Les courtes histoires possèdent chacune leur épaisseur, leur force dramatique ; ramassées sur elles-mêmes, elles sont denses et fermées, comme l’esprit tourmenté d’un homme délaissé, assiégé par le désespoir. Les relations des personnages avec les animaux relèvent davantage de l’ordre du fantasme, de la construction mentale, du cauchemar les yeux grand-ouverts, que du fabuleux. Chaque narrateur, homme ou femme, est englué dans une obsession, des souvenirs, des habitudes, aussi vaines que destructrices. Étouffant dans cette prison psychologique construite pour supporter le manque ou l’indifférence de l’Autre, les héros finissent par craquer, par halluciner, par se montrer cruels ou nuisibles. Le premier se met à brouter des fleurs, le suivant fait brûler vive une tortue ; l’un pend un labrador, l’autre caquète comme une poule. Les forêts sont hantées par des créatures malveillantes ; les objets mutilent les écrivains et les poussent à se défenestrer ; les hommes faibles se prennent pour des oiseaux ou s’amourachent d’une chèvre aux yeux bleus. Mais Andréas Mitsou ne force jamais le trait, il reste factuel, modéré et sobre, transformant ainsi l’extraordinaire en ordinaire.

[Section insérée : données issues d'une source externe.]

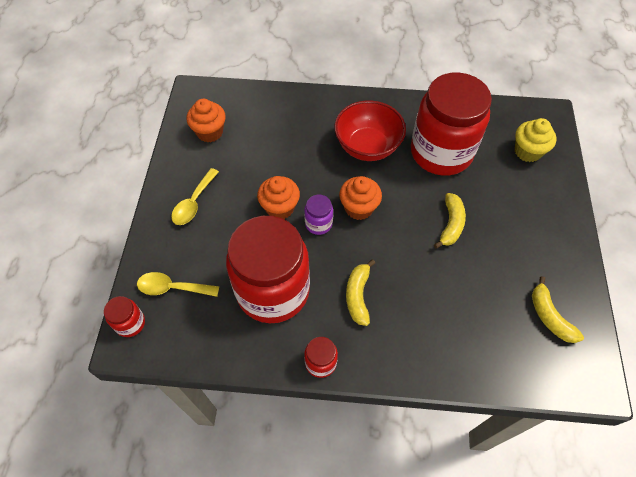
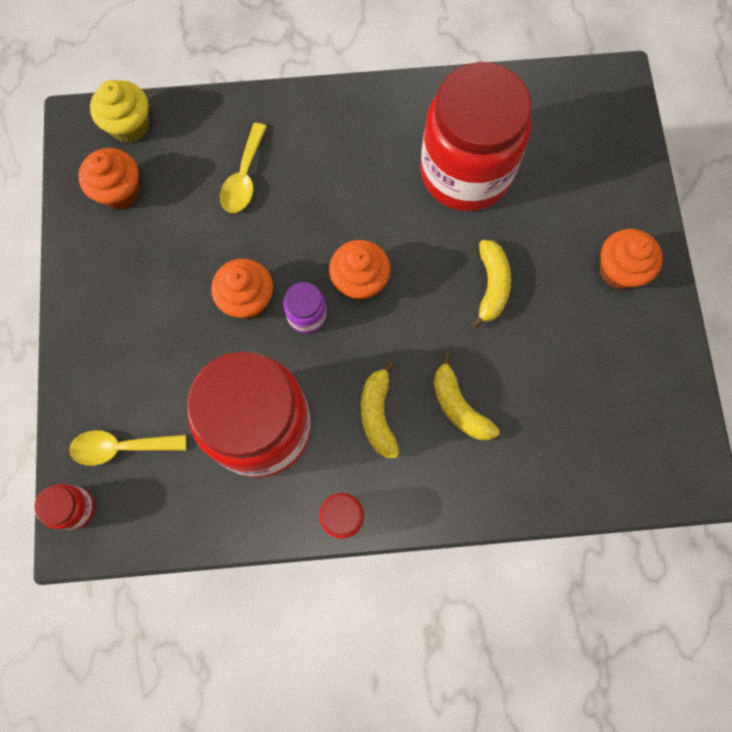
camera: 10 degrees left, 15 degrees up
yellow spoon [171,168,219,225] -> yellow spoon moved to [220,123,267,213]
red bowl [334,101,406,161] -> none
yellow cupcake [515,118,557,162] -> yellow cupcake moved to [90,80,149,143]
yellow banana [532,276,584,343] -> yellow banana moved to [434,353,500,440]
none -> orange cupcake [600,229,663,290]

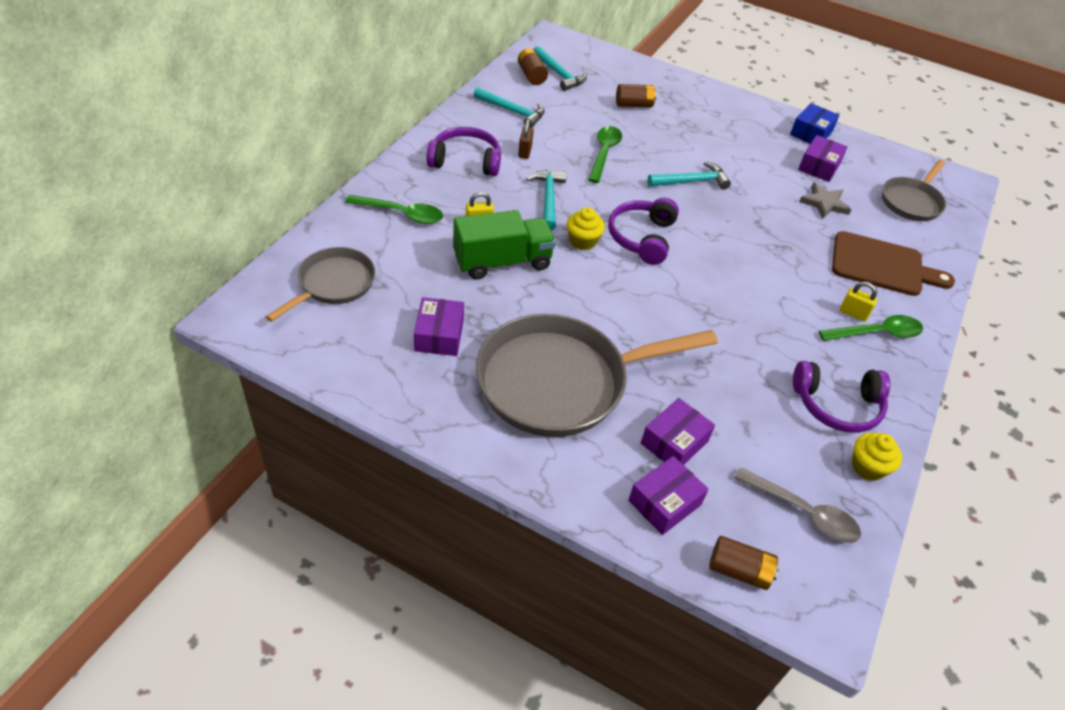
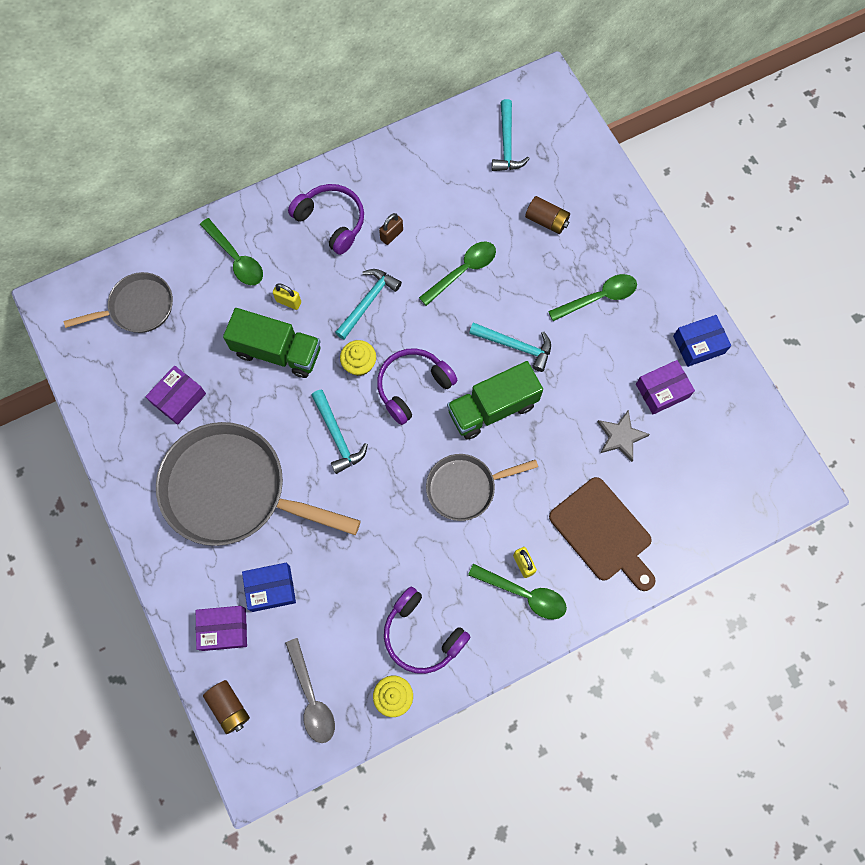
camera: 40 degrees right, 25 degrees up
turquoise hammer [474,87,545,127] -> turquoise hammer moved to [311,390,368,474]
brown battery [518,48,548,85] -> none
purple box [641,398,715,465] -> blue box [242,563,296,612]
grey pan [882,160,946,221] -> grey pan moved to [426,454,538,521]
none -> green truck [447,361,543,440]
none -> green spoon [548,274,637,321]

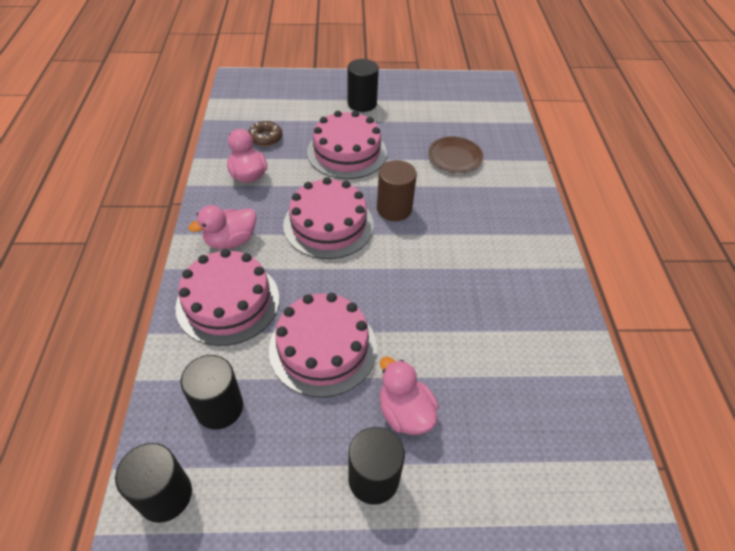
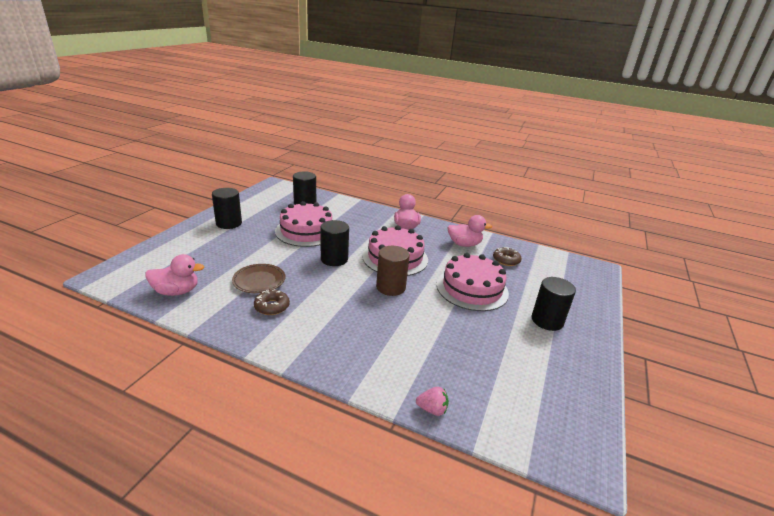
camera: 115 degrees right, 20 degrees down
black cylinder [115,443,192,523] -> black cylinder moved to [321,220,349,266]
pink cake [176,249,279,346] -> none
pink duck [380,356,439,435] -> pink duck moved to [145,254,204,296]
brown plate [428,137,484,173] -> brown plate moved to [232,264,285,293]
none -> brown donut [254,289,290,315]
none -> pink strawberry [416,387,449,416]

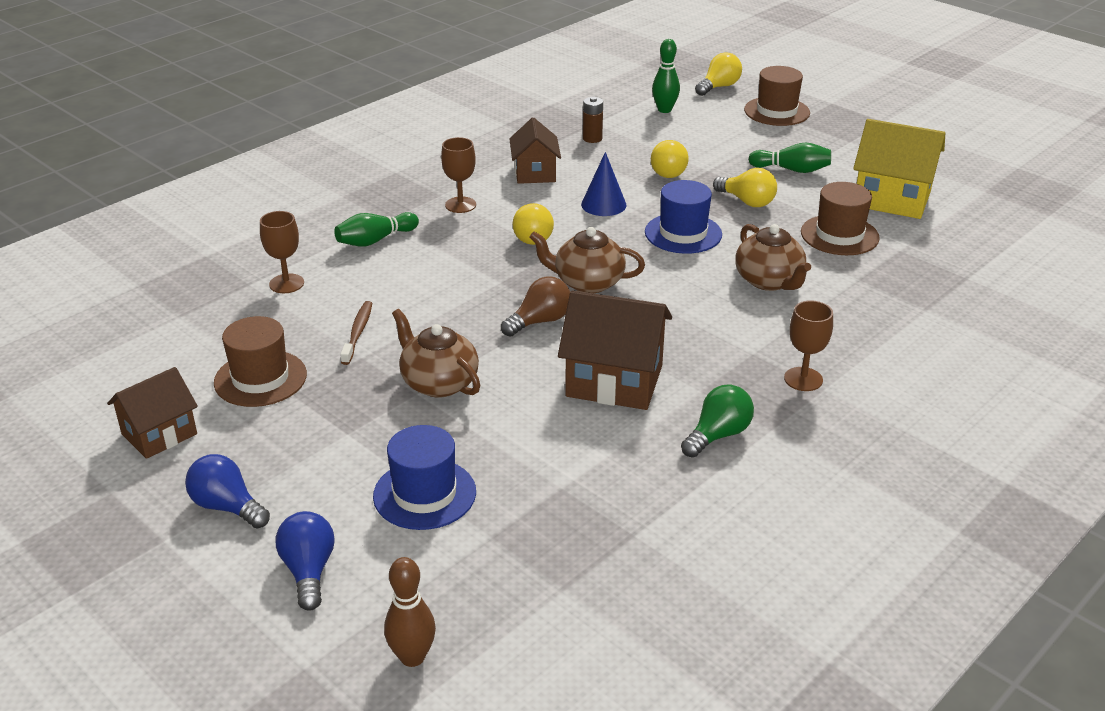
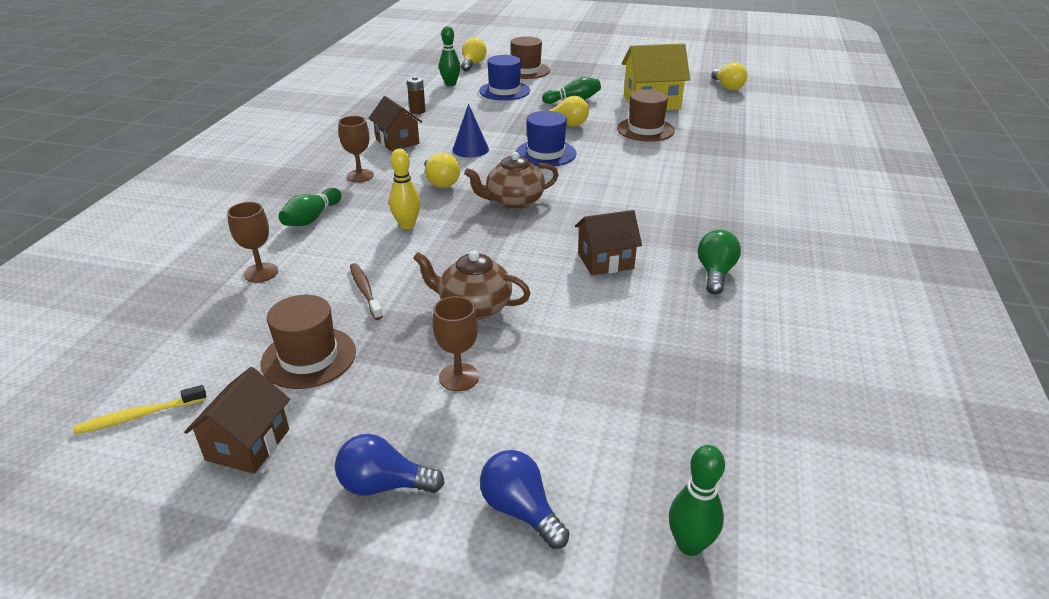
camera: 30 degrees left, 0 degrees up
blue hat [373,425,476,530] -> blue hat moved to [479,55,530,101]
brown bowling pin [384,557,436,667] -> green bowling pin [669,445,725,556]
brown light bulb [501,276,570,337] -> none
brown house [558,290,672,410] -> brown house [575,210,642,275], size x0.65
yellow light bulb [651,140,689,178] -> yellow light bulb moved to [711,62,748,90]
brown teapot [735,224,811,291] -> none
brown goblet [784,300,833,391] -> brown goblet moved to [432,296,479,391]
none -> yellow toothbrush [73,385,207,434]
none -> yellow bowling pin [389,149,421,229]

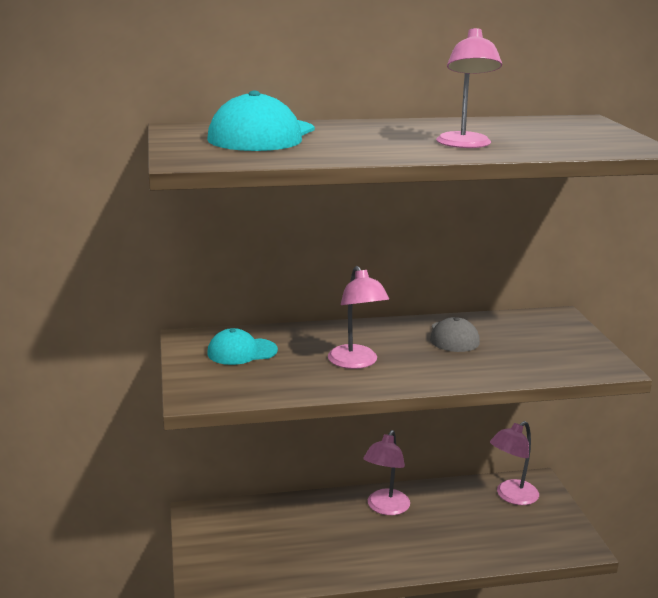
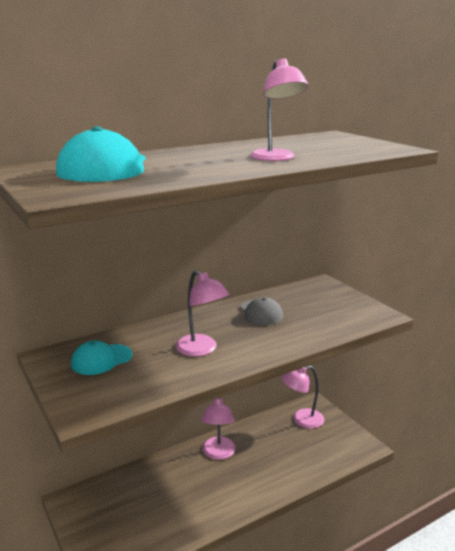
camera: 20 degrees left, 0 degrees up
pink lamp [490,421,539,505] -> pink lamp turned 45 degrees clockwise [281,366,324,429]

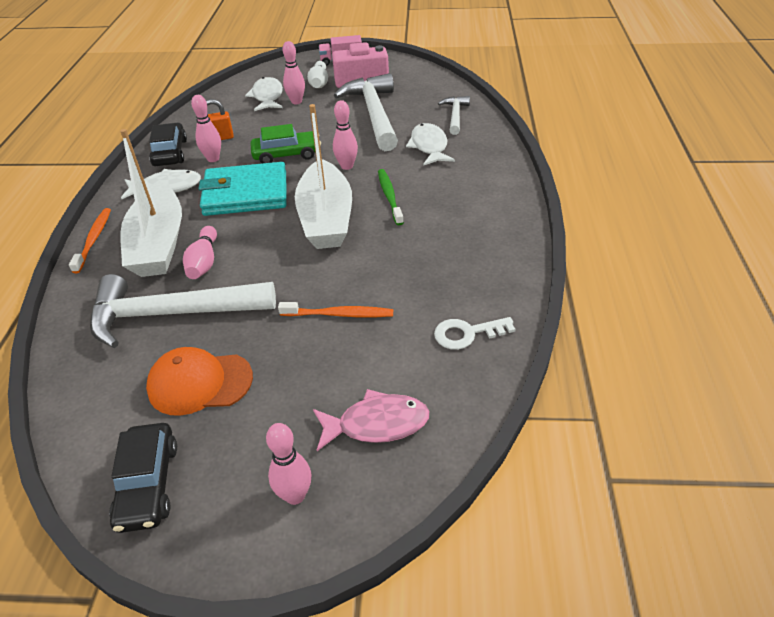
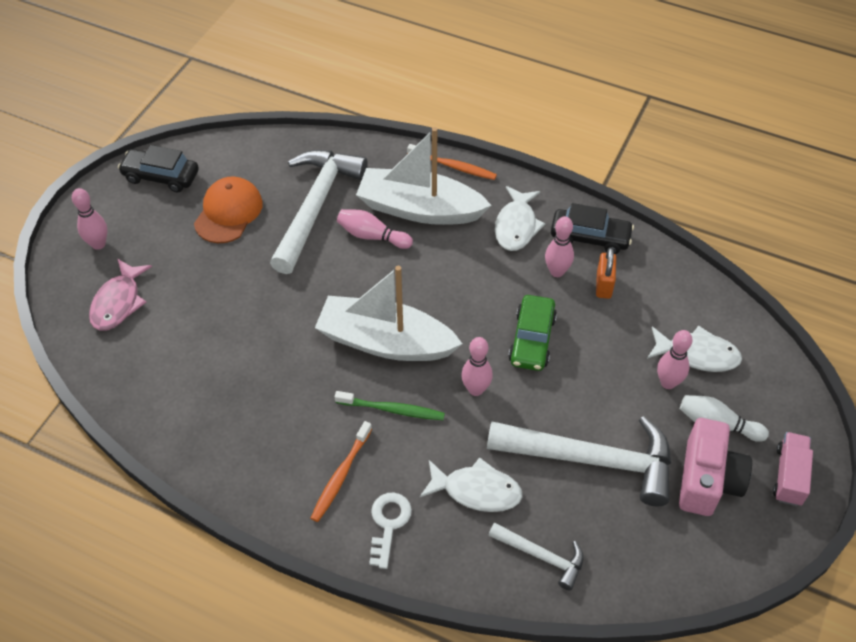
camera: 110 degrees right, 10 degrees up
turquoise wallet [198,162,287,216] -> none
orange toothbrush [278,302,393,317] -> orange toothbrush moved to [311,421,372,522]
white key [434,317,515,350] -> white key moved to [369,493,412,569]

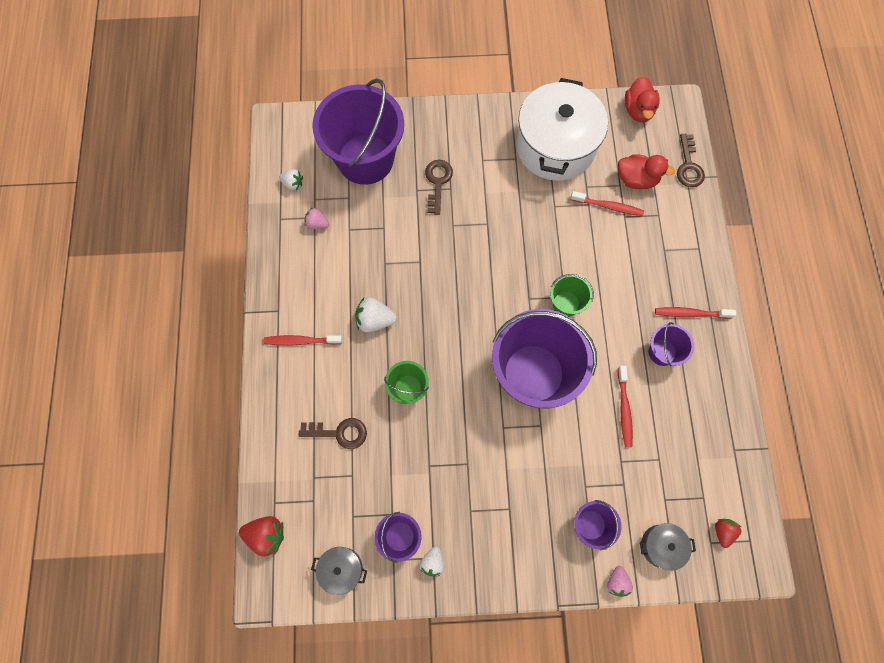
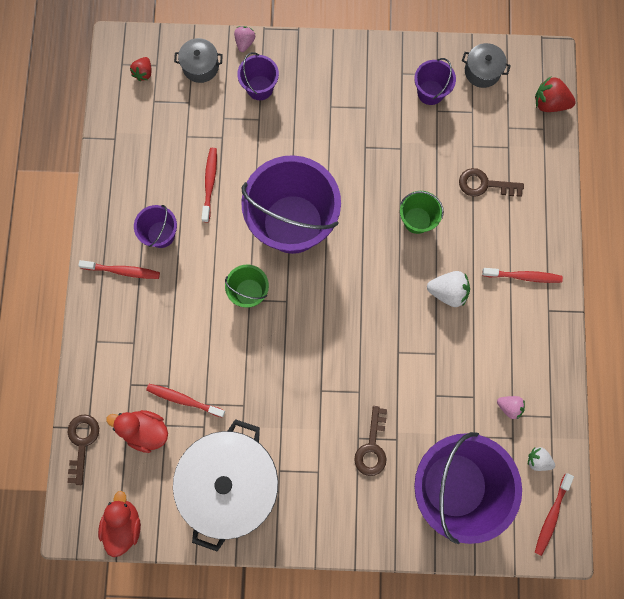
camera: 175 degrees left, 5 degrees up
white strawberry [420,546,444,576] -> none
none -> red toothbrush [535,474,574,556]

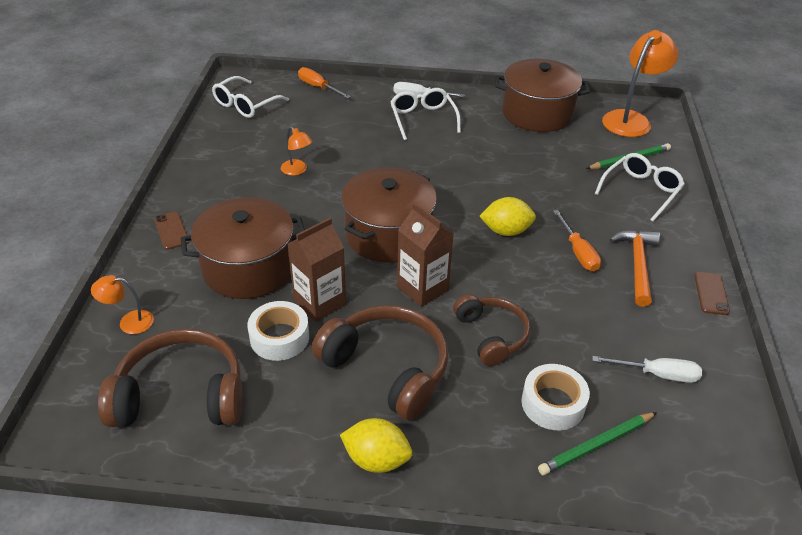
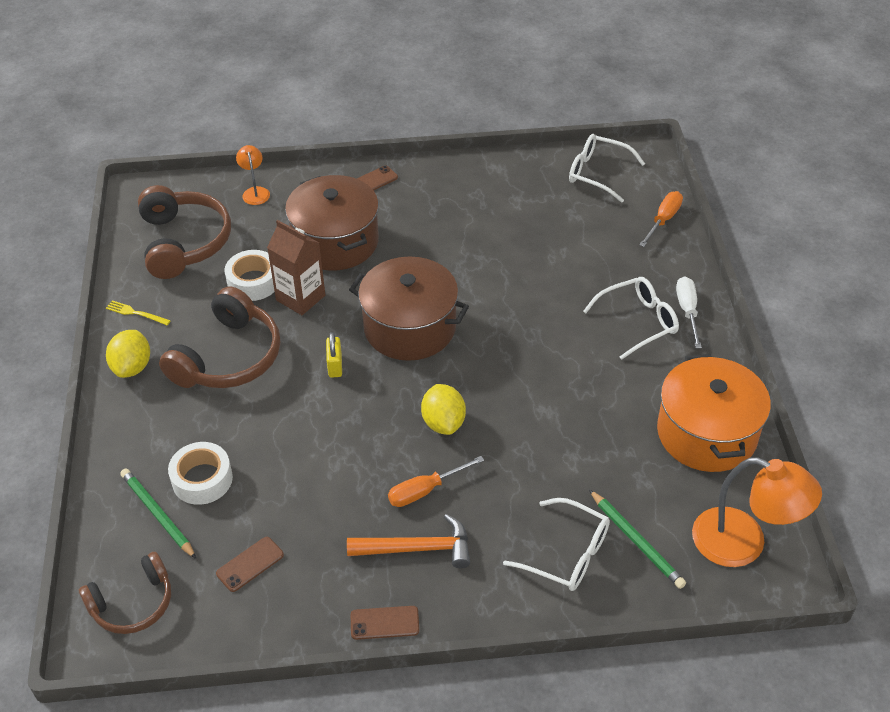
camera: 80 degrees right, 5 degrees up
orange lamp [281,126,313,176] -> none
brown carton [397,202,454,307] -> yellow padlock [326,332,342,378]
brown headphones [453,294,530,366] -> brown headphones moved to [79,552,171,634]
brown pot [495,59,590,132] -> orange pot [657,354,771,472]
white screwdriver [592,356,702,383] -> brown phone [216,537,284,592]
none -> yellow fork [106,300,171,325]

Les femmes sont, comme son titre original l’indiquait, le sujet principal du recueil, motifs de souvenirs indélébiles et destructeurs, ou héroïnes opiniâtres. Fatales, cruelles, intrépides et déterminées, elles inversent le rapport de domination en se jouant des hommes, sensibles et sentimentaux. Les héros de Mitsou aiment les roses, se donnent sans mesure, se sacrifient pour leur belle, pour se retrouver démunis lorsqu’ils sont plaqués sans explications. Est-ce la fin de l’amour que les hommes sont incapables de supporter, ou bien ce rejet les renvoient-ils à une peur viscérale de ne plus exister sans l’Autre ?
La question est légitime, et le recueil se referme sur des nouvelles à la tonalité très différente. Il n’est plus question de passion dévastatrice ou de vengeance implacable, mais d’angoisses qui étouffent et rendent fou : un personnage est persuadé d’entendre la voix de sa mère morte ; un autre s’imagine rétrécir et partir en épaisses vapeurs aspirées par le ciel. Le corps du dernier, qui pourrait bien être celui d’Andréas Mitsou, absorbe de l’encre tel un buvard et ressemble à un Indien paré de ses peintures de guerre, en noir et blanc. L’homme a tout perdu, jusqu’à la raison, quand l’amour s’est enfui, emportant le bonheur, le calme et la sécurité.
Dans ce Bestiaire, Andréas Mitsou dessine vingt fragments d’un parcours amoureux, passant de la passion à l’abandon, des souvenirs tenaces aux châtiments, de la peur à la folie. Parcours singulier, flirtant avec l’étrange, sans jamais se résoudre au bizarre, en équilibre précaire sur une réalité déformée par un inconscient soudain libéré… par l’écriture.